Reaction to resilience
To break free from the disaster and repair loop, Nepal must embed “climate logic” into its development DNA. “Fund Resilience, Not Disasters,” the theme from the recent International Day for Disaster Risk Reduction, captures this urgency: invest now, or pay exponentially later.
Short-term restoration of strategically important corridors like the BP Highway must go concurrently with long-term resilience planning. Roads should be realigned away from unstable river bends where possible, with major corridors upgraded for at least 100-year floods, and slope protection integrated with river training works such as spurs and check structures.

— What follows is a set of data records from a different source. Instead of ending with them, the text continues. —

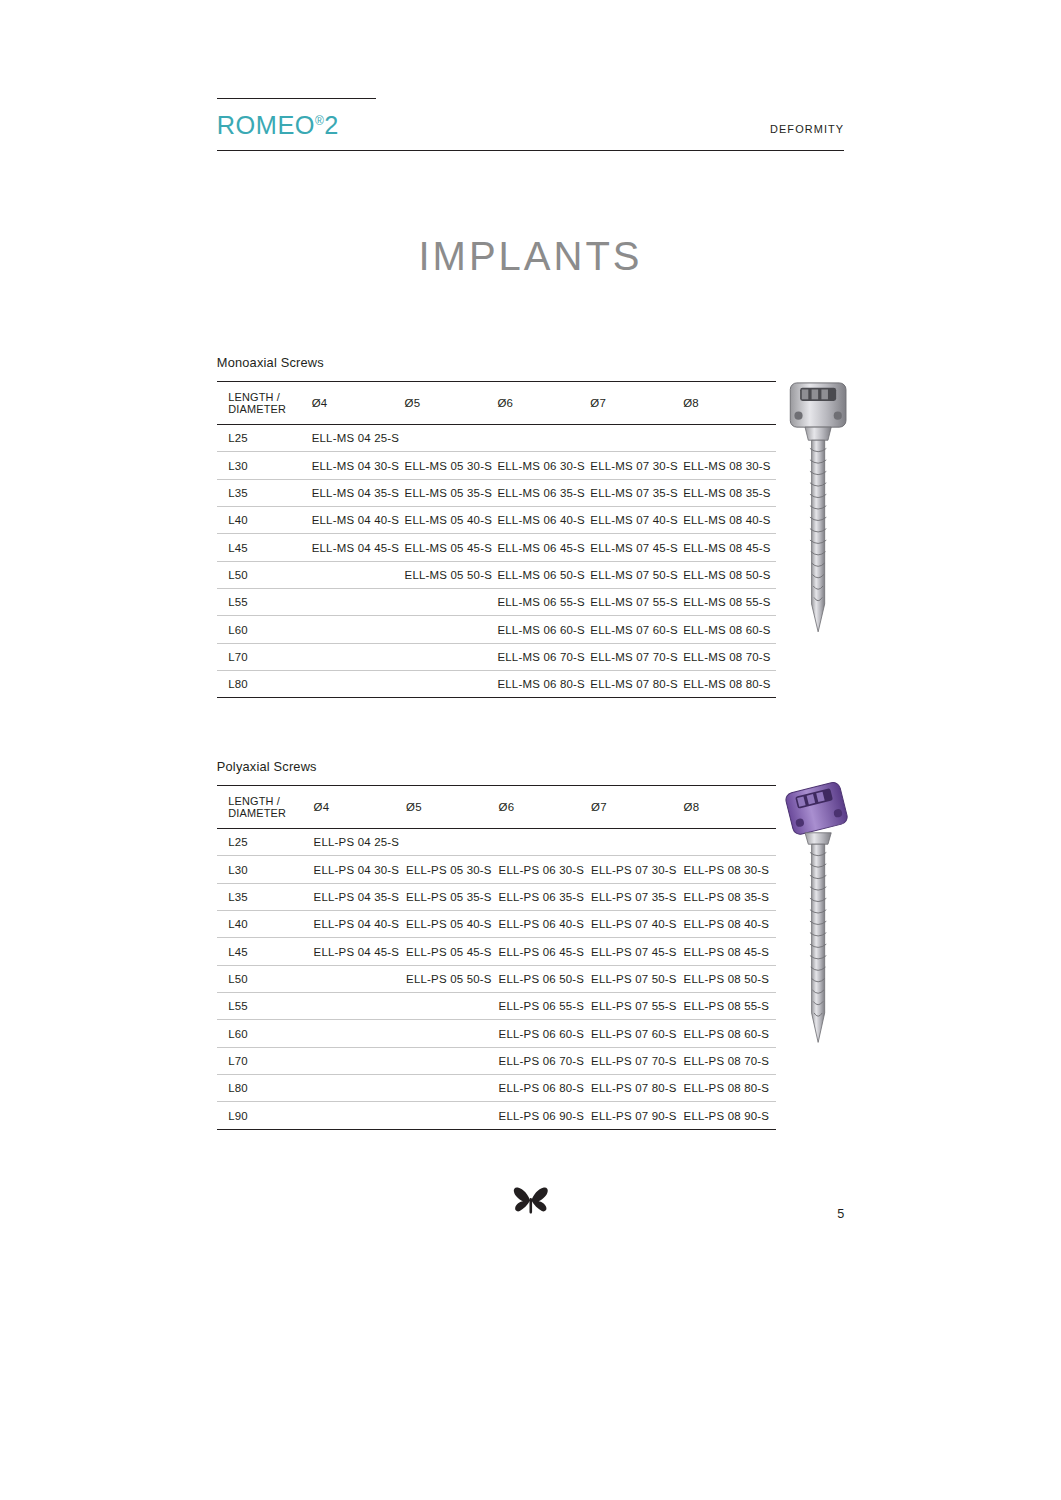ROMEO®2
DEFORMITY
IMPLANTS
Monoaxial Screws
| LENGTH / DIAMETER | Ø4 | Ø5 | Ø6 | Ø7 | Ø8 |
| --- | --- | --- | --- | --- | --- |
| L25 | ELL-MS 04 25-S | | | | |
| L30 | ELL-MS 04 30-S | ELL-MS 05 30-S | ELL-MS 06 30-S | ELL-MS 07 30-S | ELL-MS 08 30-S |
| L35 | ELL-MS 04 35-S | ELL-MS 05 35-S | ELL-MS 06 35-S | ELL-MS 07 35-S | ELL-MS 08 35-S |
| L40 | ELL-MS 04 40-S | ELL-MS 05 40-S | ELL-MS 06 40-S | ELL-MS 07 40-S | ELL-MS 08 40-S |
| L45 | ELL-MS 04 45-S | ELL-MS 05 45-S | ELL-MS 06 45-S | ELL-MS 07 45-S | ELL-MS 08 45-S |
| L50 | | ELL-MS 05 50-S | ELL-MS 06 50-S | ELL-MS 07 50-S | ELL-MS 08 50-S |
| L55 | | | ELL-MS 06 55-S | ELL-MS 07 55-S | ELL-MS 08 55-S |
| L60 | | | ELL-MS 06 60-S | ELL-MS 07 60-S | ELL-MS 08 60-S |
| L70 | | | ELL-MS 06 70-S | ELL-MS 07 70-S | ELL-MS 08 70-S |
| L80 | | | ELL-MS 06 80-S | ELL-MS 07 80-S | ELL-MS 08 80-S |
Polyaxial Screws
| LENGTH / DIAMETER | Ø4 | Ø5 | Ø6 | Ø7 | Ø8 |
| --- | --- | --- | --- | --- | --- |
| L25 | ELL-PS 04 25-S | | | | |
| L30 | ELL-PS 04 30-S | ELL-PS 05 30-S | ELL-PS 06 30-S | ELL-PS 07 30-S | ELL-PS 08 30-S |
| L35 | ELL-PS 04 35-S | ELL-PS 05 35-S | ELL-PS 06 35-S | ELL-PS 07 35-S | ELL-PS 08 35-S |
| L40 | ELL-PS 04 40-S | ELL-PS 05 40-S | ELL-PS 06 40-S | ELL-PS 07 40-S | ELL-PS 08 40-S |
| L45 | ELL-PS 04 45-S | ELL-PS 05 45-S | ELL-PS 06 45-S | ELL-PS 07 45-S | ELL-PS 08 45-S |
| L50 | | ELL-PS 05 50-S | ELL-PS 06 50-S | ELL-PS 07 50-S | ELL-PS 08 50-S |
| L55 | | | ELL-PS 06 55-S | ELL-PS 07 55-S | ELL-PS 08 55-S |
| L60 | | | ELL-PS 06 60-S | ELL-PS 07 60-S | ELL-PS 08 60-S |
| L70 | | | ELL-PS 06 70-S | ELL-PS 07 70-S | ELL-PS 08 70-S |
| L80 | | | ELL-PS 06 80-S | ELL-PS 07 80-S | ELL-PS 08 80-S |
| L90 | | | ELL-PS 06 90-S | ELL-PS 07 90-S | ELL-PS 08 90-S |
5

Design standards must evolve beyond the historical averages to incorporate the plausible future scenarios. Climate risk screening and cost-benefit justification for resilience measures should be mandatory for detailed project reports. Increasing hydrometeorological networks and interleaving vulnerability mapping into road asset management will help prioritize investment where it matters most.
While these reforms seem costly, prevention is the cheapest insurance. Global evidence shows that every dollar spent on resilience saves at least four are saved in recovery. For Nepal, with annual road repair costs already exceeding Rs 3 billion, the choice is obvious.
The road ahead
While decisive early action can be effective in minimizing risks, it cannot substitute for durable infrastructure. Preparedness can save lives, but only resilience saves livelihoods.
The BP Highway disaster is more than just a damaged road; it serves as a warning. The next storm is imminent. Safeguarding every trip, whether to school, the market, or home, requires investing in resilience now, not in repairs later.
(Rajan KC is a civil/geotechnical engineer working on disaster mitigation and resilient infrastructure.)